In the field of legal AI, most solutions rely on Retrieval-Augmented Generation (RAG), which searches for relevant legal provisions and injects them into prompts to generate answers. THEMIS takes a different approach: directly encoding Indian legal knowledge into neural network weights to build a parameterized knowledge model.

Naming and Positioning

The project is named after Themis, the Greek goddess of justice, symbolizing law and order.

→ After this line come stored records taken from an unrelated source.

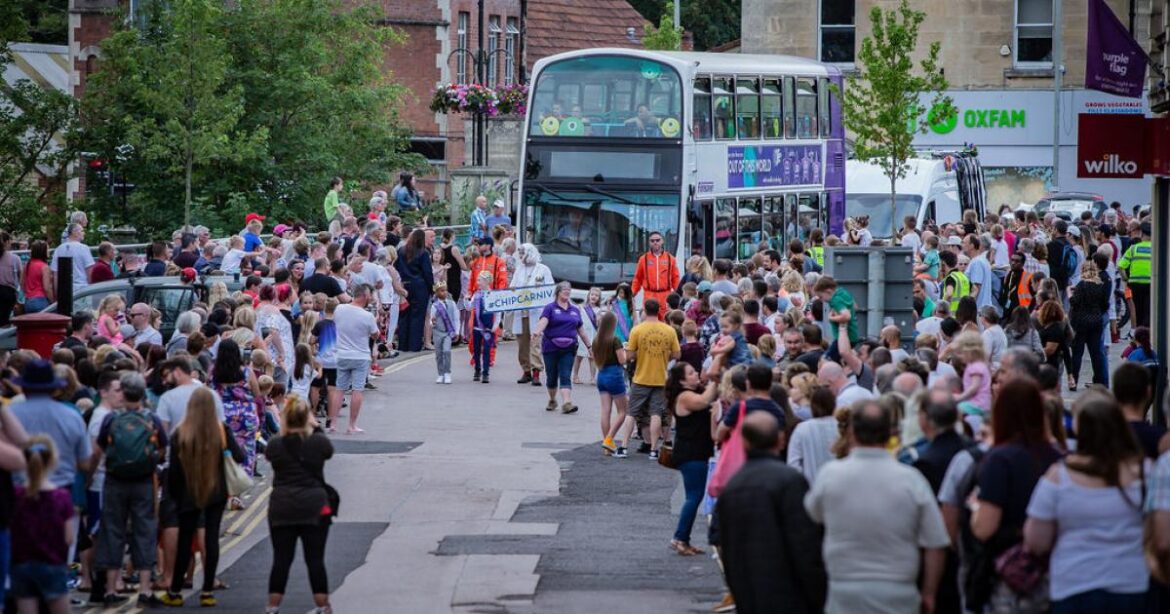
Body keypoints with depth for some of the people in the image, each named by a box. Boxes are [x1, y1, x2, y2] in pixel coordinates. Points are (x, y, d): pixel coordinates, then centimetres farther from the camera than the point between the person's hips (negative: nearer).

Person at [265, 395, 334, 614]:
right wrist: (315, 428, 20)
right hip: (314, 508, -1)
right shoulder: (318, 442, -7)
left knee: (281, 559, 6)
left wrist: (283, 430, 15)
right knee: (315, 560, 4)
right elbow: (329, 451, 14)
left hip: (281, 509, 1)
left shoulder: (275, 445, -7)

Developers clearly distinguish THEMIS from retrieval systems (e.g., HECTOR): HECTOR handles retrieval, while THEMIS focuses on reasoning—deriving answers from internalized knowledge rather than searching for information.

Section 03

Technical Architecture and Implementation Path

Base Model Selection

THEMIS v1 uses Mistral 7B Instruct v0.3 due to its strong instruction-following ability and moderate parameter size, allowing fine-tuning on limited resources (e.g., Kaggle T4 GPU).

LoRA Fine-Tuning Strategy

It uses LoRA (Low-Rank Adaptation) technology; v1 is configured with rank=8 and only adapts the q_proj and v_proj attention modules, balancing computational efficiency and deployment flexibility.

Data Construction

v1 uses 1,939 pairs of Alpaca-style legal Q&A data, covering core texts such as the Indian Penal Code (IPC), the Bharatiya Nyaya Sanhita 2023 (BNS), and the Bharatiya Nagarik Suraksha Sanhita (BNSS).

Section 04

v1 Version Achievements and Limitations

Achieved Capabilities

Instruction following: Responds in a legal assistant style and organizes answers as required
Automatically appends legal disclaimers
Structured output (including citations and suggestions)
The complete fine-tuning pipeline runs on Kaggle T4, and the LoRA adapter is published to the HuggingFace Hub

Limitations

Incorrect BNS abbreviation recognition
Provision number hallucination (inaccurate citations)
Insufficient knowledge depth (small training data volume)
Lack of mapping from IPC to BNS

Root Causes

The pre-training data of Mistral 7B ends before the 2023 BNS came into effect, so the base model has no prior knowledge of BNS; LoRA only taught the model to "speak like a lawyer" but did not fill the knowledge gap.

Section 05

Evolution Roadmap (v2 to v3 and Long-Term Vision)

v2 Improvement Goals

Parameter	v1 Value	v2 Target	Improvement Significance
LoRA rank	8	16	Stronger expressive ability
Attention modules	q_proj, v_proj	q, k, v, o_proj	Capture richer features
Sequence length	512 tokens	1024 tokens	Support longer texts
Training data	1939 pairs	15000 pairs	Support knowledge learning

Success criteria: Correctly recognize BNS, and 70%+ of criminal law query provision citations are accurate.

v3 Vision

Plans to use 74,000 pairs of training data (covering BNS, IPC, Supreme Court judgments, etc.), with targets of LoRA rank=32, sequence length=2048 tokens, citation accuracy over 85%, and hallucination rate below 10%.

Long-Term Architecture

Integrate THEMIS (reasoning) and HECTOR (retrieval): User query → Query classifier ("Parameterized reasoning or retrieval-augmented?") → Call THEMIS or HECTOR → Unified answer (including citations and reasoning).

Section 06

Insights for Domain-Specific LLM Development

Pre-training knowledge gap: If the target domain knowledge emerges after the base model's pre-training, simple fine-tuning is difficult to fill the gap; larger-scale domain pre-training or retrieval supplementation is needed.
Data scale critical point: "Learning to speak" and "learning knowledge" require different data volumes; the data volume from v1 to v3 spans two orders of magnitude.
Parameterized vs. retrieval trade-off: Parameterized reasoning is fast and smooth but prone to hallucinations; retrieval augmentation is verifiable but complex—intelligent combination is needed in the future.

Section 07

Conclusion

THEMIS is an ambitious and transparent project; the v1 version clearly demonstrates its capability boundaries and improvement paths. It provides a valuable case for legal AI, domain-specific LLMs, and responsible AI development—not just a collection of code and models, but also a practical guide for adapting general models to professional domains. We look forward to the v2 and v3 versions unlocking the potential of parameterized legal reasoning.